#### [Elenco consegne]
1. Nella rassegna della Cassazione, chi è il relatore della sentenza n. 3486 del 20 febbraio 2015?
2. Cita testualmente la parte della rassegna della Cassazione che va da "Licenziamento: proporzionalità tra" fino a "rapporto di lavoro." compreso.
3. Elenca i titoli degli argomenti che la rassegna della Cassazione riporta nell'indice iniziale, prima della sentenza del 20 febbraio 2015.

#### [Testo fornito]
______________________________

Contenzioso

Rassegna della Cassazione

Toffoletto De Luca Tamajo e Soci

Licenziamento illegittimo e risarcimento del danno

Decadenza dall'impugnativa del licenziamento e risarcimento dei danni

Natura professionale della malattia

Nozione di mobbing

Licenziamento: proporzionalità tra violazione contestata e recesso per giusta causa

Licenziamento illegittimo e risarcimento del danno

Cass. Sez. Lav. 20 febbraio 2015, n. 3486

Pres. Stile; Rel. Maisano; P.M. Servello; Ric. D.G.; Controric. S.M. S.r.l.;

Lavoro subordinato - Licenziamento illegittimo - Risarcimento del danno - Determinazione - Obbligo di diligenza - Art. 1227 c.c. - Applicabilità - Sussistenza

La regola generale di cui all'art. 1227, comma 2, c.c., che impone al creditore o al danneggiato di evitare, usando la normale diligenza, i danni che possano essere arrecati alla propria sfera giuridica dall'altrui comportamento illecito, sempre che ciò non risulti per i medesimi troppo oneroso o incida in misura apprezzabile sulla loro libertà d'azione, opera anche con riguardo al rapporto di lavoro.

______________________________

#### [Dati dell'esercizio]
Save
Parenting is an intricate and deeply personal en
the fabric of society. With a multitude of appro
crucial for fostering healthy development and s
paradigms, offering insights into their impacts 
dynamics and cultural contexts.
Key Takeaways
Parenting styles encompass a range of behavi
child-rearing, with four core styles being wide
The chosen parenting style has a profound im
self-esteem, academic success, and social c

______________________________

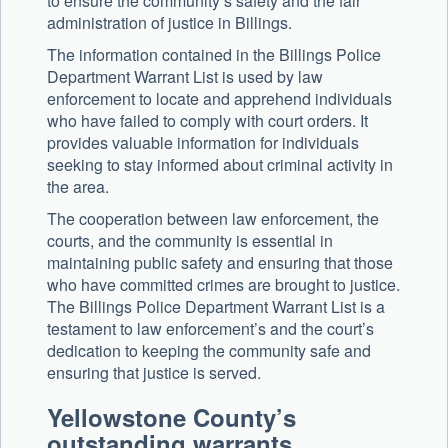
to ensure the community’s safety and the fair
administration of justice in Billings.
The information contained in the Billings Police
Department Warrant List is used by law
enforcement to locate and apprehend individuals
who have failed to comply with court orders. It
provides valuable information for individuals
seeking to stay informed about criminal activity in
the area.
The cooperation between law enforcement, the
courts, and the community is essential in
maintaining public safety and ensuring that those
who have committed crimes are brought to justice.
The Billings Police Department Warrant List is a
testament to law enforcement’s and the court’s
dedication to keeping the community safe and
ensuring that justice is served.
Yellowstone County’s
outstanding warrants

______________________________

#### [Soluzioni]
1. Il relatore è Maisano.

2.
Licenziamento: proporzionalità tra violazione contestata e recesso per giusta causa

Licenziamento illegittimo e risarcimento del danno

Cass. Sez. Lav. 20 febbraio 2015, n. 3486

Pres. Stile; Rel. Maisano; P.M. Servello; Ric. D.G.; Controric. S.M. S.r.l.;

Lavoro subordinato - Licenziamento illegittimo - Risarcimento del danno - Determinazione - Obbligo di diligenza - Art. 1227 c.c. - Applicabilità - Sussistenza

La regola generale di cui all'art. 1227, comma 2, c.c., che impone al creditore o al danneggiato di evitare, usando la normale diligenza, i danni che possano essere arrecati alla propria sfera giuridica dall'altrui comportamento illecito, sempre che ciò non risulti per i medesimi troppo oneroso o incida in misura apprezzabile sulla loro libertà d'azione, opera anche con riguardo al rapporto di lavoro.

3.
Licenziamento illegittimo e risarcimento del danno
Decadenza dall'impugnativa del licenziamento e risarcimento dei danni
Natura professionale della malattia
Nozione di mobbing
Licenziamento: proporzionalità tra violazione contestata e recesso per giusta causa